Batch Size: For DDPG, the mini-batch sizes of 128 perform best and it is intuitive that a larger batch size would perform better in this time frame as more samples are seen.
TRPO
Regularization Coefficient : The regularization coefficient (RC) (or conjugate gradient damping factor) has no difference for Half-Cheetah-v1, though it seems to have a more significant effect on Hopper.
Generalized Advantage Estimation : They investigate using λ = 1.0 and λ = 0.97 for this. Then they find that for longer iterations, a lower GAE λ does in fact improve results for longer sequences in Half-Cheetah and mildly for Hopper.
Step Size : The step size (SS) (effectively the learning rate of TRPO) is the same as the KL-divergence bound for the conjugate gradient steps. The default value of 0.01 appears to work generally the best for both Hopper and Half-Cheetah.
DDPG
Reward Scale : The rewards for SOME tasks were rescaled by a factor to improve the stability of DDPG.

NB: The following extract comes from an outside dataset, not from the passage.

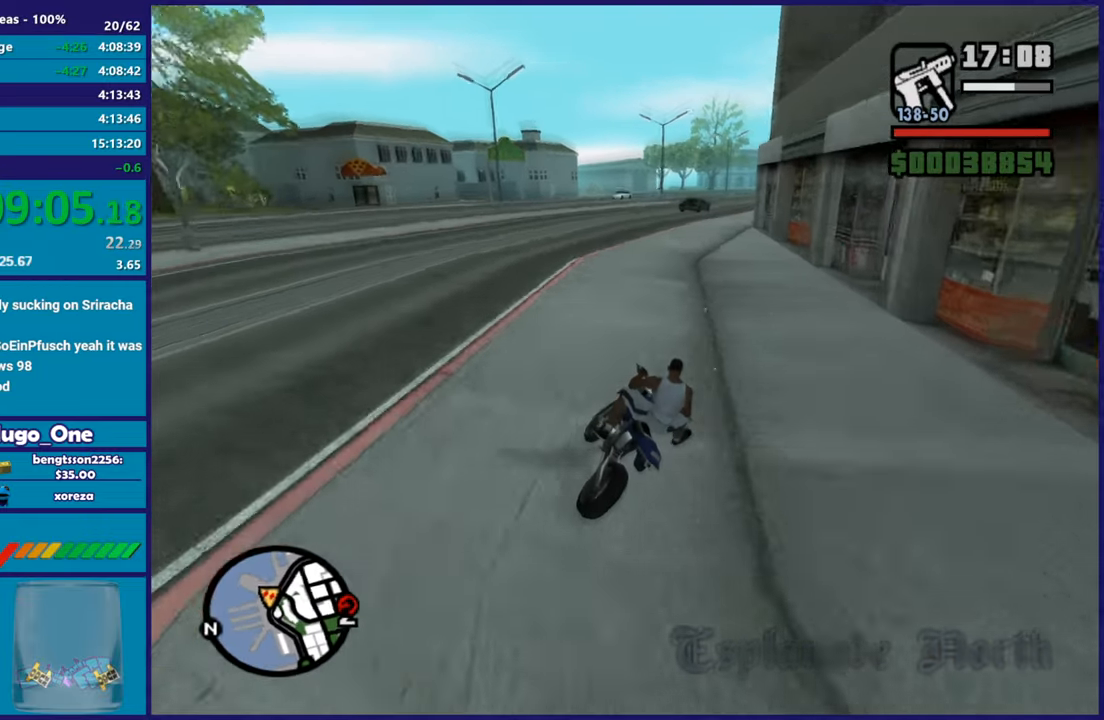
{"buttons": ["R2"], "left_stick": "right", "right_stick": "down-right", "button_events": []}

Actor-Critic Learning Rates : They use 0.001, 0.0001 (for the critic, and actor respectively). Interestingly, we find that the actor and critic learning rates for DDPG have less of an effect on the Hopper environment than the Half-Cheetah environment. This brings into consideration that keeping other parameters fixed, DDPG is not only susceptible to the learning rates, but there are other sources of variation and randomness in the DDPG algorithm.
General Variance
Their results show that for both DDPG and TRPO, taking two different average across 5 experiment runs do not necessarily produce the same result, and in fact, there is high variance in the obtained results. This emphasizes the need for averaging many runs together when reporting results using a different randoms seed for each. In this way, future works should attempt to negate the effect of random seeds and environment stochasticity when reporting their results.
Conclusion
Their analysis shows that due to the under-reporting of hyper-parameters, different works often report different baseline results and performance measures for both TRPO and DDPG. This leads to an unfair comparison of baselines in continuous control environments. Their experiments can help the resercher fine-tun these algorithms with provided hyper-parameter presets.

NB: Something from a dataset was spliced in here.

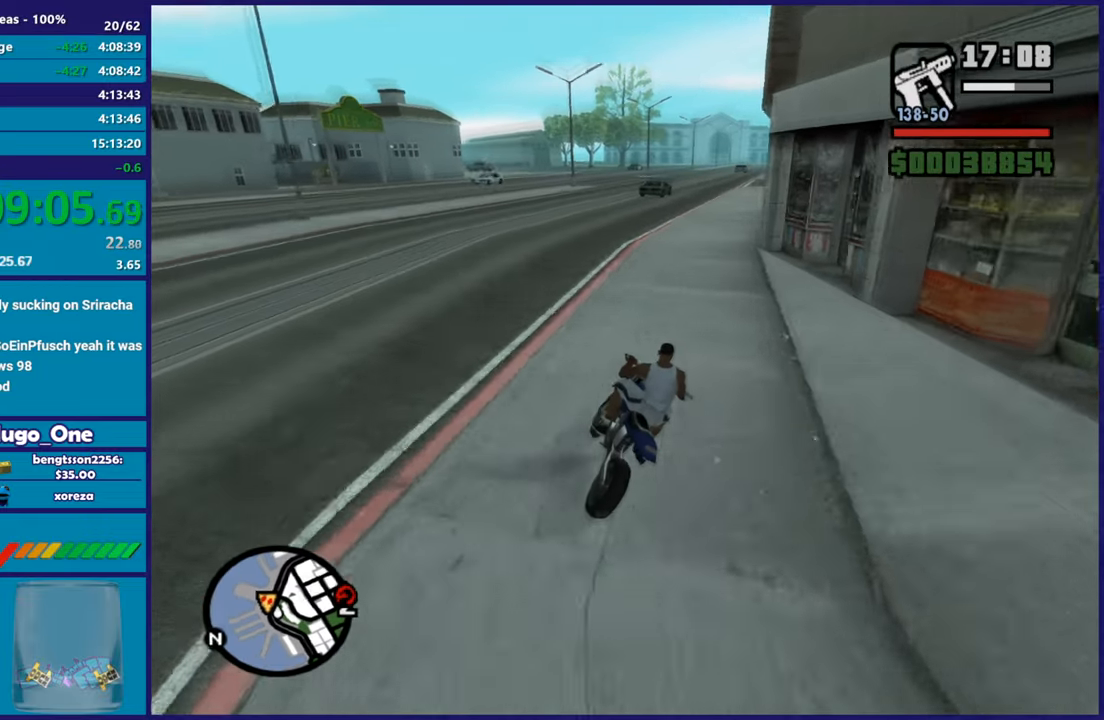
{"buttons": [], "left_stick": "center", "right_stick": "down-right", "button_events": [[251, "R2", "up"]]}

source code: https://github.com/Breakend/ReproducibilityInContinuousPolicyGradientMethods
Reference:
[1] Shixiang Gu, Timothy Lillicrap, Zoubin Ghahramani, Richard E Turner, and Sergey Levine. Q-prop: Sample-efficient policy gradient with an off-policy critic. arXiv preprint arXiv:1611.02247, 2016.
[2] Shixiang Gu, Timothy Lillicrap, Zoubin Ghahramani, Richard E Turner, Bernhard Schölkopf, and Sergey Levine. Interpolated policy gradient: Merging on-policy and off-policy gradient estimation for deep reinforcement learning. arXiv preprint arXiv:1706.00387, 2017.